Model accuracy with PCA: 0.72
SVM model
This code snippet trains a Support Vector Machine (SVM) model with a linear kernel for classification, which is useful for effectively separating linearly separable data by maximizing the margin between classes. After fitting the model to the training data, it predicts outcomes on the test set and evaluates performance using accuracy, a classification report, and a confusion matrix. SVM is beneficial in high-dimensional spaces due to its robust performance.
svm_model = SVC(kernel='linear', random_state=42)
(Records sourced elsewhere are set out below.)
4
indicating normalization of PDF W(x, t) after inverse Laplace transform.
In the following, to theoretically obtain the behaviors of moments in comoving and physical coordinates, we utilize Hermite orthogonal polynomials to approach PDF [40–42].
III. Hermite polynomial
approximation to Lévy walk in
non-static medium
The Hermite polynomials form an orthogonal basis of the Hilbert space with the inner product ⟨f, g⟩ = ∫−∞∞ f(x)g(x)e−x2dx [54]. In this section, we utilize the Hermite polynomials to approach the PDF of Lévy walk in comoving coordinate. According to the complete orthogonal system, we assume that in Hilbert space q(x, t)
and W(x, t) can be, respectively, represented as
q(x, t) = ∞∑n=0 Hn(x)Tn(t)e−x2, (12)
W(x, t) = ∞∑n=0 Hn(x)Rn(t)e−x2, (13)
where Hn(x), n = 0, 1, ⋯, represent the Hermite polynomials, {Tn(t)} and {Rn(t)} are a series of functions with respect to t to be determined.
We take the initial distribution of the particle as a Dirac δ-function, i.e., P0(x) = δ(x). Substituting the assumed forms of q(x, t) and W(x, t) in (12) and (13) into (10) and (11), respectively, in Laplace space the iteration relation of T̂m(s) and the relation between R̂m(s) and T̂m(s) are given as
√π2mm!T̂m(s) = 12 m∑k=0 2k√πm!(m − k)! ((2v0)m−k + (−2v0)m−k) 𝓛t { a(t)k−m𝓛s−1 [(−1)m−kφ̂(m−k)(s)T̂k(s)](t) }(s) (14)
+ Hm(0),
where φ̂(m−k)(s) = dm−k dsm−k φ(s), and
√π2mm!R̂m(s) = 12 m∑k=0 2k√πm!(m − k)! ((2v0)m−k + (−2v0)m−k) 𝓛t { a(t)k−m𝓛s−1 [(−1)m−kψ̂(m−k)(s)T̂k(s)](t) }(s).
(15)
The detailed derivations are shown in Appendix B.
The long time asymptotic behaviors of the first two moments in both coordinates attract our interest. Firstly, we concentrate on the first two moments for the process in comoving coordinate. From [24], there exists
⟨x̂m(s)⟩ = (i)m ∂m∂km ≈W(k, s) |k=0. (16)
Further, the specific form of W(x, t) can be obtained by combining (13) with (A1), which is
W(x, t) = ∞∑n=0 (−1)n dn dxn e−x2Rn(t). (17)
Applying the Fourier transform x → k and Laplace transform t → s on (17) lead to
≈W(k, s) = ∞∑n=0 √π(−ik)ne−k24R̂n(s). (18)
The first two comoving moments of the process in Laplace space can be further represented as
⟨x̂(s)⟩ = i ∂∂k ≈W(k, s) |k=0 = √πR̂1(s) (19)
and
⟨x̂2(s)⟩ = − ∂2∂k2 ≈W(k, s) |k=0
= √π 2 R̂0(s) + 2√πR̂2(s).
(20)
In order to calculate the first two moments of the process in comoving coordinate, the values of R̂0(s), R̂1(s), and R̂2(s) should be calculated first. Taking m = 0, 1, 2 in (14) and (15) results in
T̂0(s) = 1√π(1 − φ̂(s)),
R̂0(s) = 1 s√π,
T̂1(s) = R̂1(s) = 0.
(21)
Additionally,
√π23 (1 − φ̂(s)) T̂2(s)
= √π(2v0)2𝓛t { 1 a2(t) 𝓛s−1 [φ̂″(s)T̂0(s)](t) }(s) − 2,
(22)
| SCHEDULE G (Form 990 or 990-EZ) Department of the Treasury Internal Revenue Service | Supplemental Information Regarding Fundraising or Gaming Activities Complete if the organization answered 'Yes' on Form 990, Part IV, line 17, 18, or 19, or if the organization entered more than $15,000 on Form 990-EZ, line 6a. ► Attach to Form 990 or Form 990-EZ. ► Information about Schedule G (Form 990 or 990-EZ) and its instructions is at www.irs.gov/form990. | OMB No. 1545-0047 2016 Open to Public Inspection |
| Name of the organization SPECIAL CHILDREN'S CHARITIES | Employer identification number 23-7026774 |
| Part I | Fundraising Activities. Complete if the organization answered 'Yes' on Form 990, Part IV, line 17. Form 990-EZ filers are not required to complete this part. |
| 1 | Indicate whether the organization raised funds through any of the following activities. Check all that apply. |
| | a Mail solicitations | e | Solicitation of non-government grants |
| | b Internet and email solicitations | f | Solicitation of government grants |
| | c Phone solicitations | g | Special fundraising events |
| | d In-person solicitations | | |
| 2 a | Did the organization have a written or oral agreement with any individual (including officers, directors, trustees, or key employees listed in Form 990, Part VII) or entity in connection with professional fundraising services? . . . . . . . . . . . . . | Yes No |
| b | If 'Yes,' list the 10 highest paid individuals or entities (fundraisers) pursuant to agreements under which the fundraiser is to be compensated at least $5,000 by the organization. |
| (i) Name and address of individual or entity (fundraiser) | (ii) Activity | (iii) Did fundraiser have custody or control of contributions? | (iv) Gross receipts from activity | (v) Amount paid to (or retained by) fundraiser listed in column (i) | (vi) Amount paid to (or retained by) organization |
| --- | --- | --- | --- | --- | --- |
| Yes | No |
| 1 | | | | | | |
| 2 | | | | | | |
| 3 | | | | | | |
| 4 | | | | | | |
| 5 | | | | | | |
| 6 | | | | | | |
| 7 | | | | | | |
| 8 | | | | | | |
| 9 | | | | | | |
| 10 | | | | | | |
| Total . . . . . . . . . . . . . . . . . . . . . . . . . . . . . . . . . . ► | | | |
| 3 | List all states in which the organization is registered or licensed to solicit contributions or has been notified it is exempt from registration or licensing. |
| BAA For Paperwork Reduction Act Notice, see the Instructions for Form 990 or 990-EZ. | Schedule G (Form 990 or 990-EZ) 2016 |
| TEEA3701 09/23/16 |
# Fit the model to the training data
svm_model.fit(X_train, y_train)
# Make predictions with the SVM model
svm_preds = svm_model.predict(X_test)
# Evaluate the SVM model
svm_accuracy = accuracy_score(y_test, svm_preds)
print("SVM Accuracy:", svm_accuracy)
print("Classification Report:\n", classification_report(y_test, svm_preds))
print("Confusion Matrix:\n", confusion_matrix(y_test, svm_preds))
SVM Accuracy: 0.725
Classification Report:
precision recall f1-score support
1 0.72 0.99 0.84 141
2 0.83 0.08 0.15 59
accuracy 0.72 200
macro avg 0.78 0.54 0.49 200
weighted avg 0.75 0.72 0.63 200
Confusion Matrix:
[[140 1]
[ 54 5]]
Conclusion
Logistic Regression achieved an accuracy of 79.50%.
Random Forest achieved an accuracy of 75.00%, showing its superior performance.
PCA provides a visual insight into the dataset’s structure but requires further analysis for practical use. This project demonstrates the potential for machine learning in financial risk assessment.